### Material for the task

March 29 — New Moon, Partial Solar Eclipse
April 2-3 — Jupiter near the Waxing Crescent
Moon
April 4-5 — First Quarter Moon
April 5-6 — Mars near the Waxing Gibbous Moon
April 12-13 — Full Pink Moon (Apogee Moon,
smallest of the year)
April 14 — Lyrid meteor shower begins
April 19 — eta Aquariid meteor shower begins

### Instructions for the task
Your task is to restate, word for word, each line from the one that includes "April 14 — Lyrid meteor shower begins" to the end of the records, with both ends included and nothing else.

### Output for this exercise
April 14 — Lyrid meteor shower begins
April 19 — eta Aquariid meteor shower begins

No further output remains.